Перепишите список ниже и замените в нём каждое "point" на "marker". Остальное оставьте без изменений, картинки в ответ не включайте.

▶ _Извлечённые записи_
_ _ _ _ _
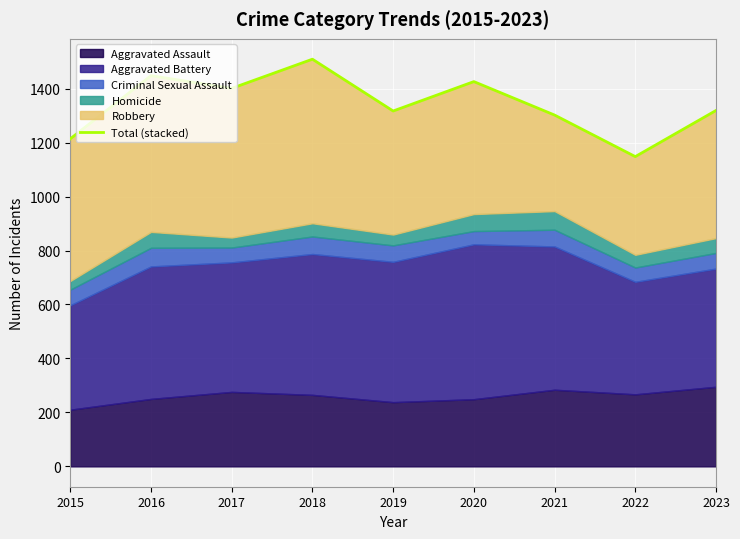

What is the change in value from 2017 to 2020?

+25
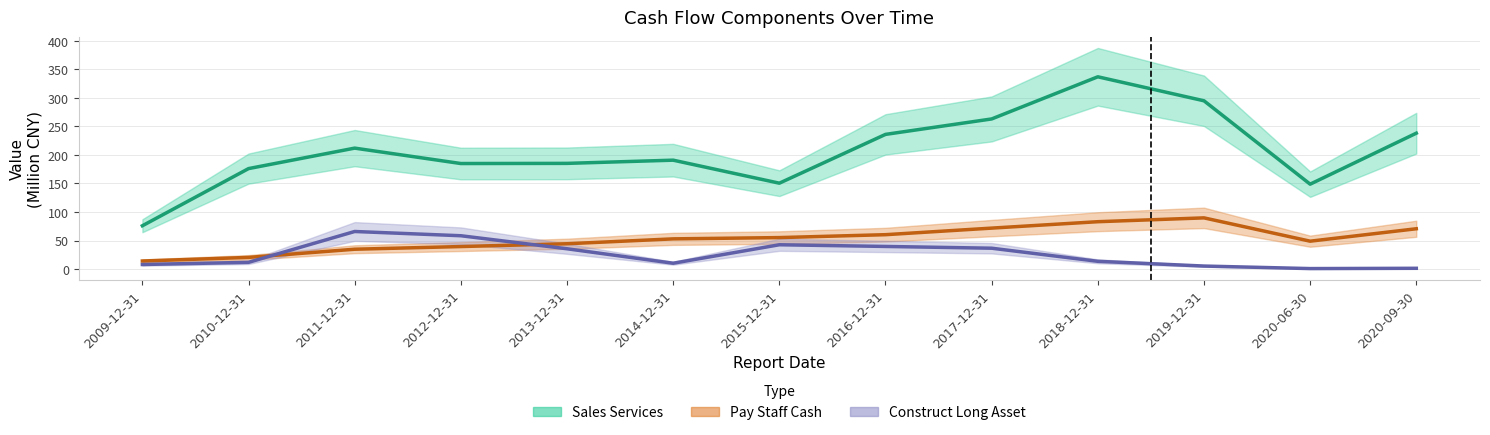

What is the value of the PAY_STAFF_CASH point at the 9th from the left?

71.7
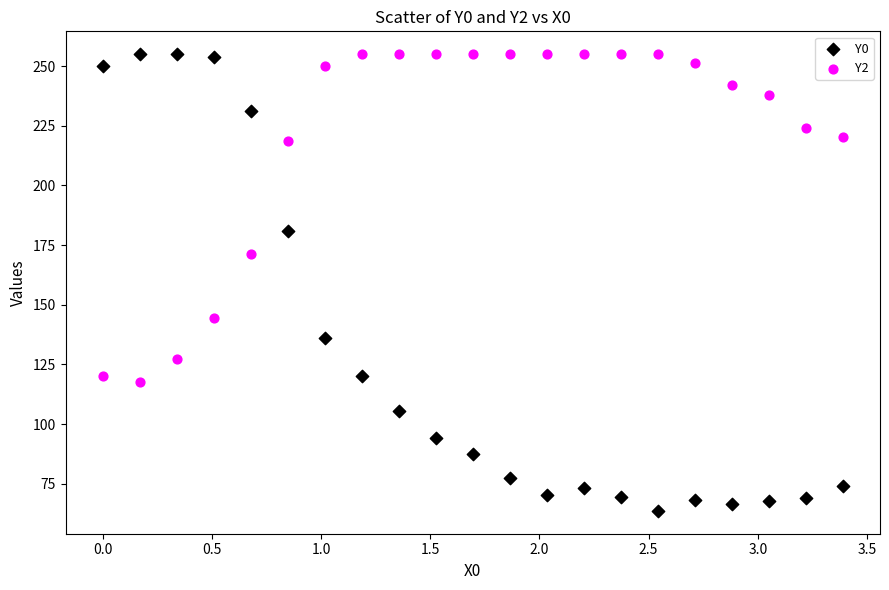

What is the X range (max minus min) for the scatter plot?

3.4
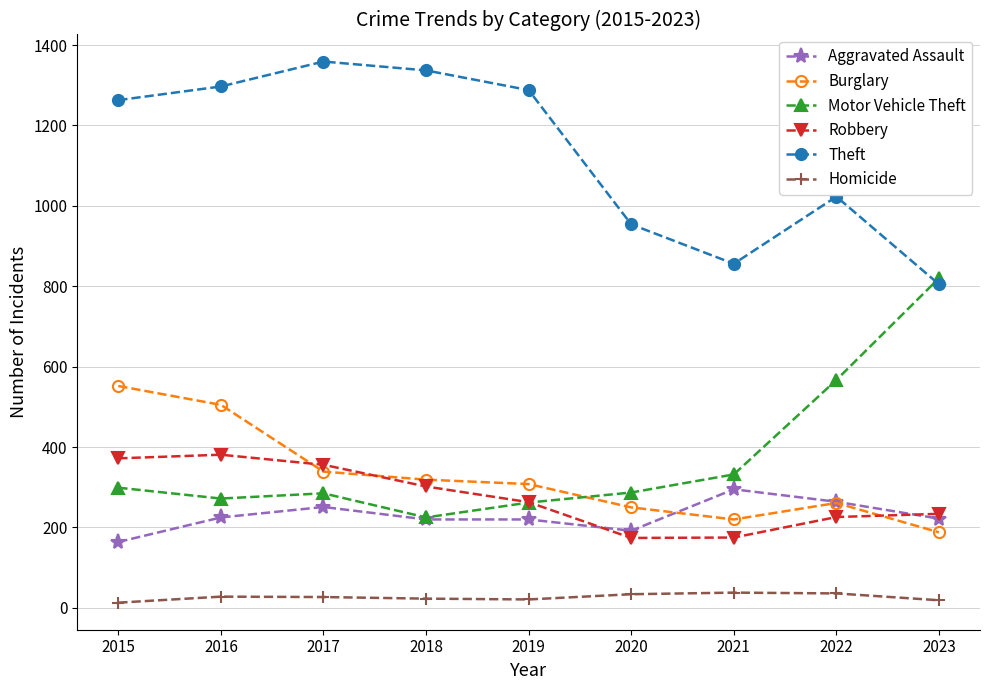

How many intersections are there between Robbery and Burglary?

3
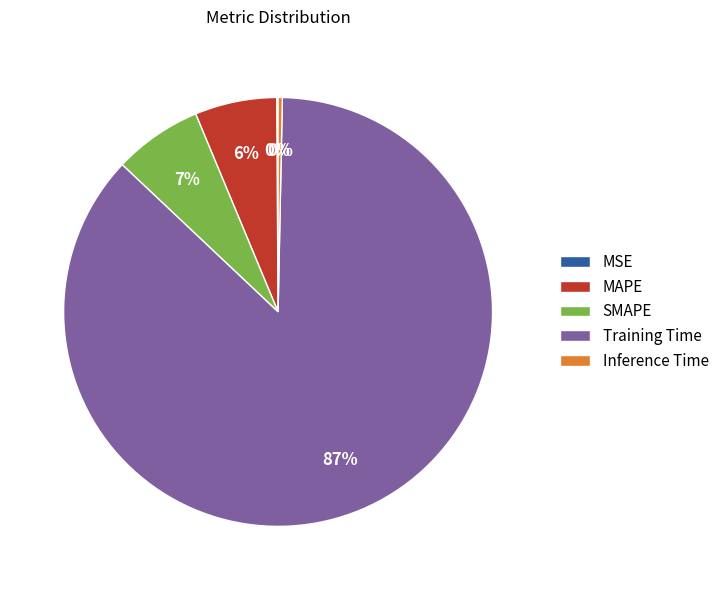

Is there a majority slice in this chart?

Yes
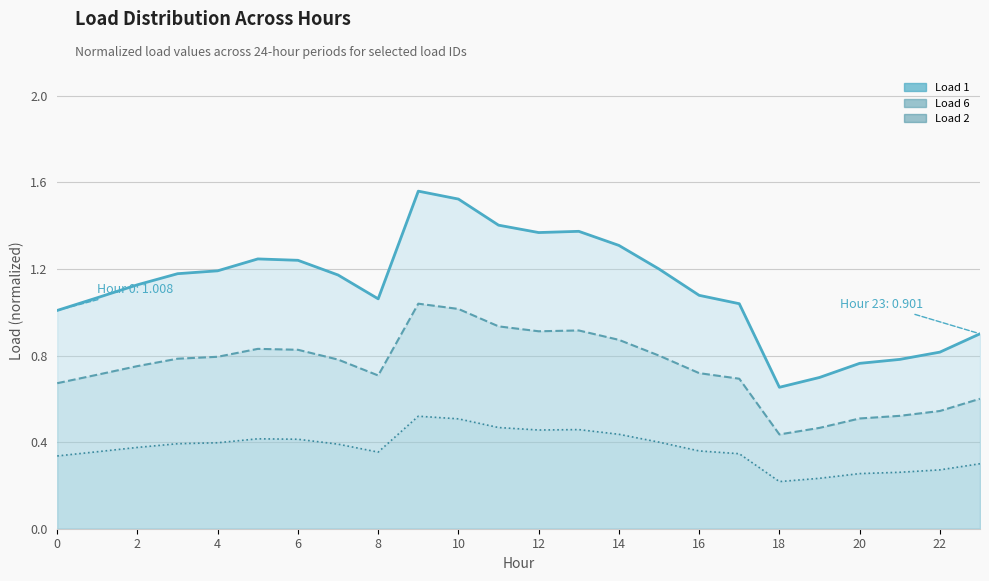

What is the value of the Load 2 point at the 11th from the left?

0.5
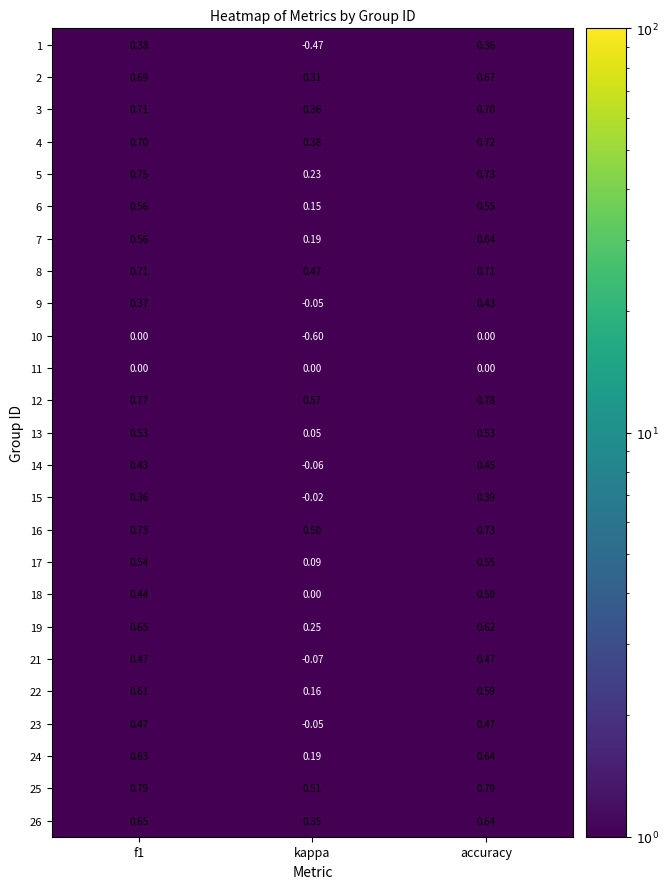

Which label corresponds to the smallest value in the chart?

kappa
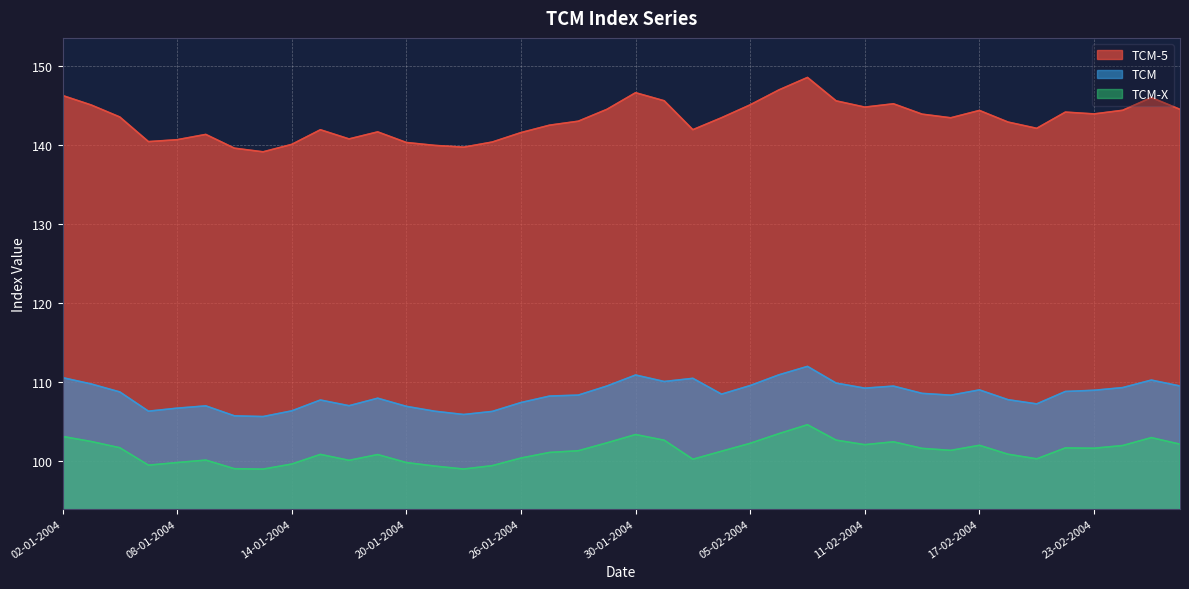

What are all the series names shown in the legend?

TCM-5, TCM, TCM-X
_ _ _ _ _
▶ _Ответ_
What is the change in value from 2017 to 2020?

+25

What is the value of the PAY_STAFF_CASH marker at the 9th from the left?

71.7

What is the X range (max minus min) for the scatter plot?

3.4

How many intersections are there between Robbery and Burglary?

3

Is there a majority slice in this chart?

Yes

What is the value of the Load 2 marker at the 11th from the left?

0.5

Which label corresponds to the smallest value in the chart?

kappa

What are all the series names shown in the legend?

TCM-5, TCM, TCM-X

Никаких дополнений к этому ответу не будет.